Big Tech's onslaught of bots forces publishers to play an impossible game of Whac-A-Mole
In the battle to protect their valuable content from content-thirsty AI scraping bots, publishers have to rely upon a single text file for their defense.
For thirty years, the humble "robots.txt" file has been used by website owners to alert automated scrapers what content they will allow to be indexed, and what they want to keep out of search engines.
But since tech companies have been racing to ingest as much content as possible to train their AI models, the robots.txt file is also the only place content publishers can use to refuse being scraped and potentially used for AI training — if they know exactly what scrapers to block. Scrapers identify themselves using names like Google’s "googlebot,” Meta's "facebookbot,” or OpenAI's "gptbot,” which appear in the web page request's "user agent" description.

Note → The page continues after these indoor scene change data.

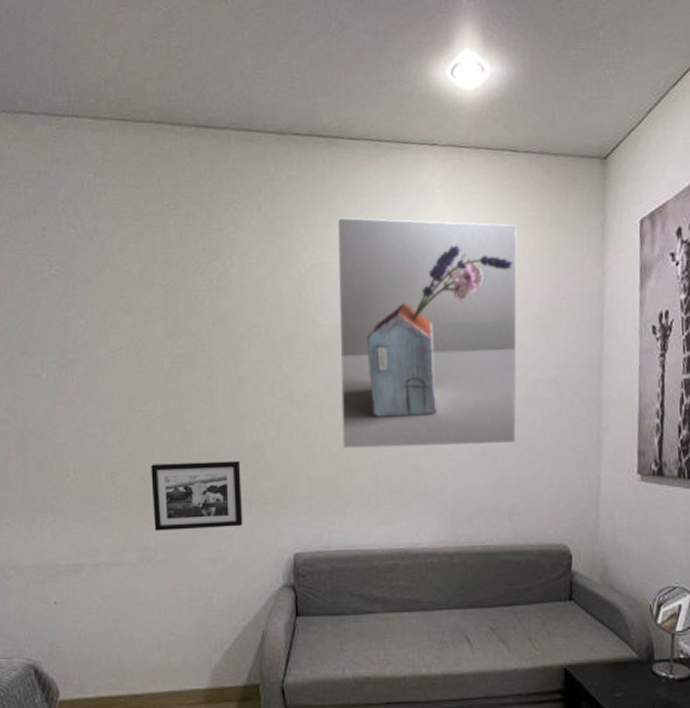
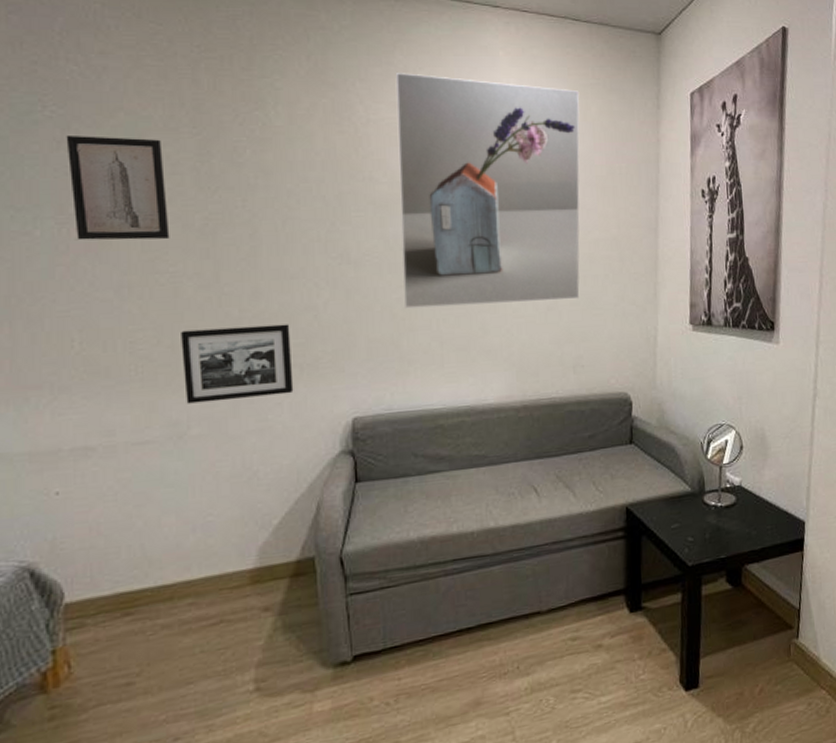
wall art: none [66,290,144,382] -> present [66,136,170,240]

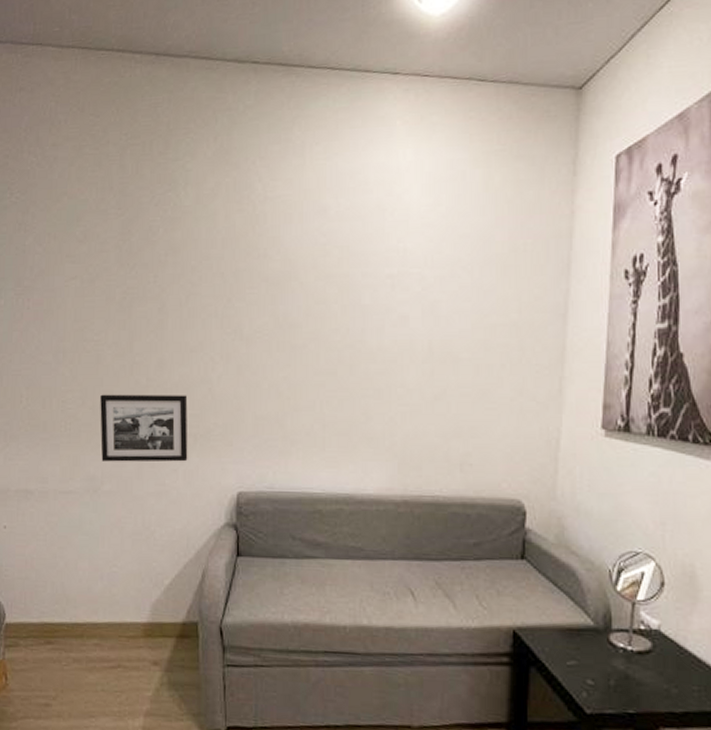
wall art: present [66,136,170,240] -> none [25,218,96,310]
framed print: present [395,73,580,309] -> none [291,149,482,390]

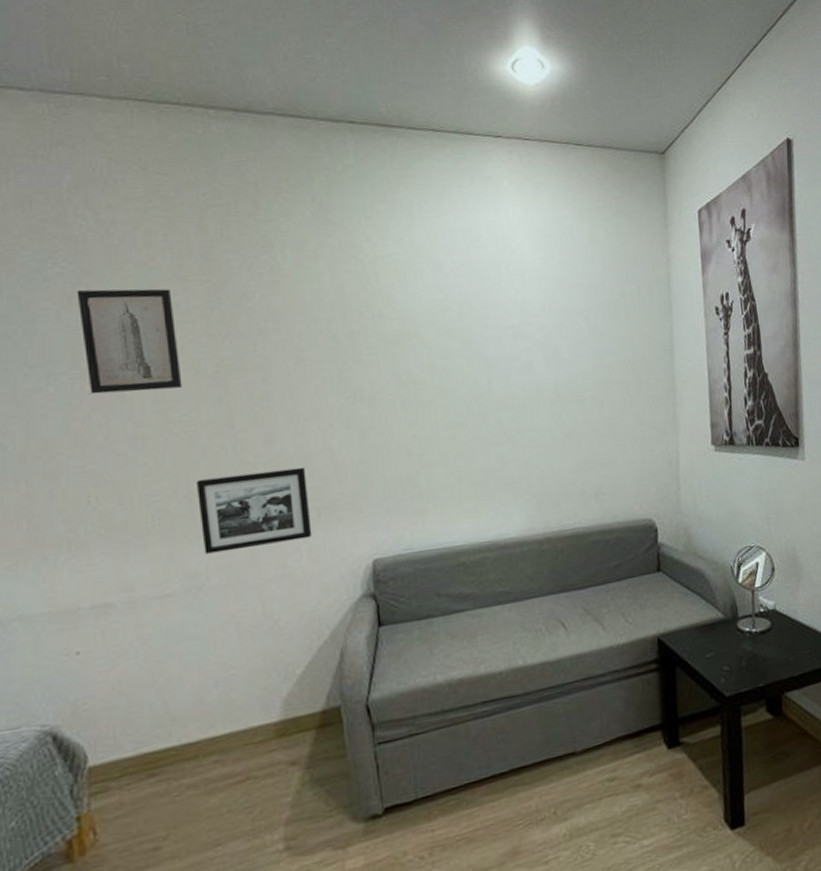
wall art: none [25,218,96,310] -> present [76,288,183,395]

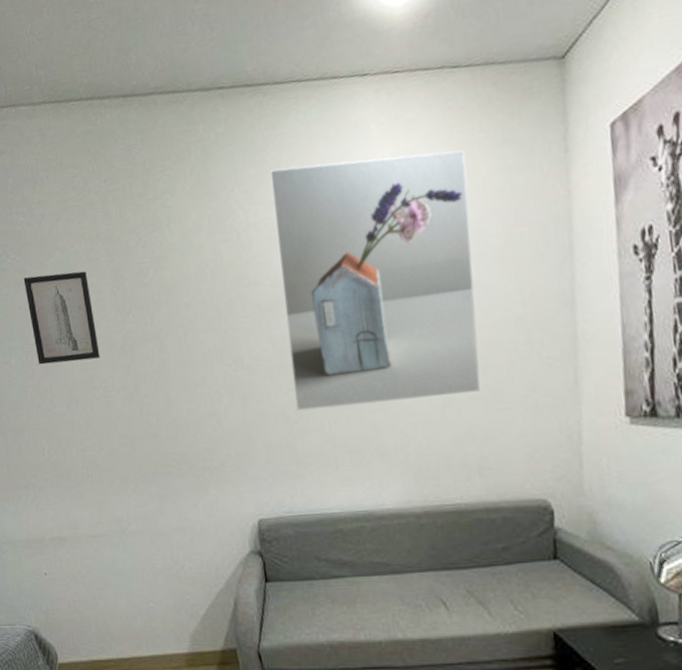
picture frame: present [197,467,312,555] -> none [116,430,206,503]
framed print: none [400,208,597,445] -> present [269,150,481,411]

Publishers must now increasingly play a game of Whac-A-Mole to include new scrapers (like Meta recently let loose) in their robots.txt files to block the new bots as they pop up. Once a site has been scraped for AI training without permission, content owners have little recourse, other than the courts.
Data journalist Ben Welsh's homepages.news project collects automated snapshots of top news websites, as well as the contents of their robots.txt files. In a recent sample of Welsh's data from Aug. 16-17, about 40% of top news sites blocked all scrapers. The most blocked scraper was OpenAI's "gptbot,” with about 24% of the news sites blocking it. Meta's new "Meta-ExternalAgent" bot, which appeared in July was only blocked by around 17% of sites.
Earlier this year, Reuters Institute published a report that found by the end of 2023, 79% of US-based news websites were blocking OpenAI's bot.
The entire mechanism of the robots.txt file is voluntary, and many companies have been caught ignoring them altogether. If a company decides to change the name of their bot, or release a new one without their name in the text, publishers may not know to block it.